Trabalhando neste campo, conhece casos de
raparigas que se tenham arrependido de ter os seus bebés?
Eu não
conheço.
E o contrário?
Sim. Algumas
daquelas que mais me marcam, em relação a este tema, são as que engravidam mais
tarde, pode ser anos depois, e voltam a procurar-nos e o pedido que fazem é
"eu só não quero voltar a fazer o que fiz, porque por isso não quero
passar outra vez".
E foram decisões
tomadas, às vezes, pelas próprias. Este pedido, que é, "eu não sei como é
que vou levar isto para a frente, mas não quero passar por esta situação outra
vez. E não é uma nem duas, são bastantes. Depois arranjam outros significados,
mas a única coisa que sabem é que não querem passar por aquilo outra vez.
Há uma história que
me marca muito. Uma vez fui a uma escola falar sobre a nossa intervenção a
nível social e psicológico, gravidez, maternidade... Não tinha a ver com o
tópico do aborto. Fui falar a uma turma e no fim, quando estava a sair, houve
uma rapariga que se aproximou de mim e que disse que gostava de falar comigo.

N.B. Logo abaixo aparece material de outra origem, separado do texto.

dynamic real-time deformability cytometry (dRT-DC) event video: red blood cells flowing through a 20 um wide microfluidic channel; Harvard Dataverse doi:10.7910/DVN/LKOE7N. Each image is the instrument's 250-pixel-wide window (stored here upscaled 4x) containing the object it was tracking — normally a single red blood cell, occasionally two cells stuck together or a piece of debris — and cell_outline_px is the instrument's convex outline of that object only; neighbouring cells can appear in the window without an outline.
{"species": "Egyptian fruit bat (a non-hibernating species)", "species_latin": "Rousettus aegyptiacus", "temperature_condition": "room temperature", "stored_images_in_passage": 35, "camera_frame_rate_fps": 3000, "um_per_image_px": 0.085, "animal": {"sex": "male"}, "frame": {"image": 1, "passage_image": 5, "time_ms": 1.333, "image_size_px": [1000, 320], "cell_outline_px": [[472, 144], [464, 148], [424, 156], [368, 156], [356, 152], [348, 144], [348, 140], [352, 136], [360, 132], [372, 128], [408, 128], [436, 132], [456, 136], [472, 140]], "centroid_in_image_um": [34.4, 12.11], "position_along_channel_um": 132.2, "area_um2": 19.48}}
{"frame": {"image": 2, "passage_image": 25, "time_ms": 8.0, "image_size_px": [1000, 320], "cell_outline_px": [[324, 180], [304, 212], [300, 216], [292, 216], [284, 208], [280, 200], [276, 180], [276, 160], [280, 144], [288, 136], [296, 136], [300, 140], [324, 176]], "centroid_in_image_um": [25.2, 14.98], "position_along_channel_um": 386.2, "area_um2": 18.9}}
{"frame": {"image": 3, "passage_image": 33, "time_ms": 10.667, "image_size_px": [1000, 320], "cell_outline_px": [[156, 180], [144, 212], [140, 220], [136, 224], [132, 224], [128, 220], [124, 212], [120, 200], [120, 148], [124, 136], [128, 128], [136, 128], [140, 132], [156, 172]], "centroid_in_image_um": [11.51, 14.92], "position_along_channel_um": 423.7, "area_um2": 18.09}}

Fiquei meio atrapalhada, porque não estava a perceber bem o que queria. Ela
vinha assim meio de lágrimas nos olhos e disse-me: "Só lhe quero pedir um
favor: Que falem disto a mais gente. Porque se eu soubesse o que sei hoje, não
tinha feito o que fiz. Se soubesse que havia ajudas, eu não tinha feito o que
fiz".
Que idade é que ela tinha?
Tinha 17 ou 18, mas
tinha feito um aborto com 15/16 anos.
Isto foi das coisas
que mais me marcou, no sentido de perceber que é importante que as pessoas
saibam que existe ajuda, ajuda até no sentido de pensar e de ajudar, porque
agir em fuga para a frente e tomar decisões precipitadas, que é o que muitas
vezes acontece, não constrói nada.
Voltando ao caso da
Vanessa, este imprevisto na sua vida acabou por ser um pivot para ela dar a
volta por cima. A própria admite que de outra maneira dificilmente se teria
“endireitado”. Isso acontece muitas vezes? Pode-se dizer que é regra?
Que é uma
oportunidade para isso, não há dúvida. Resta saber como é que é agarrada e com
que apoio. Porque, que é muitíssimo desafiante, é. Ainda por cima com as
fragilidades da estrutura anterior, agora, não há dúvida – e a Vanessa é um
exemplo disso – que de alguma forma é como se a gravidez fosse um travão a si
próprio, uma tentativa de ser alguém, esta coisa mesmo da autonomia, do grito,
de agarrar na minha vida e fazer alguma coisa. Isto surge, e surge também em
mulheres adultas, com vidas mais complicadas e muitas delas falam nisso, mesmo
quando decidem depois abortar.
Tenho várias
situações, mesmo de mulheres que acabaram depois por abortar, que têm esta
percepção de que "posso fazer alguma coisa diferente com isto".
Para mim, é
claramente uma oportunidade e isso é reconhecido por muitas que passam por esta
situação, independentemente da crise ou da intensidade da crise que a gravidez
inesperada gera. Agora, que depois ela pode ou não ser agarrada e abraçada, e
construída como a Vanessa a construiu, isso depende de cada uma e do esforço,
do nosso trabalho, daquilo que da nossa parte depende, da família...
Na família a
reacção inicial nunca é a reacção final. Nós dizemos muito isto, só que dizer é
uma coisa, viver é outra. Viver com o pânico de que a família nos abandone...
não há chantagem maior que esta.
Por isso é uma
oportunidade, isto tenho claro.
Ainda acontece muito, as famílias dizerem
"ou abortas ou sais de casa?"
Sim. Estou no Apoio
à Vida há 10 anos e apanhei a mudança da lei. Agora acho que até é mais duro.
Agora só não abortas se não quiseres, portanto "quem és tu, para decidir
com esta idade, pôr-me este peso em cima" – porque ainda por cima está
dependente, estamos a falar de jovens dependentes dos pais.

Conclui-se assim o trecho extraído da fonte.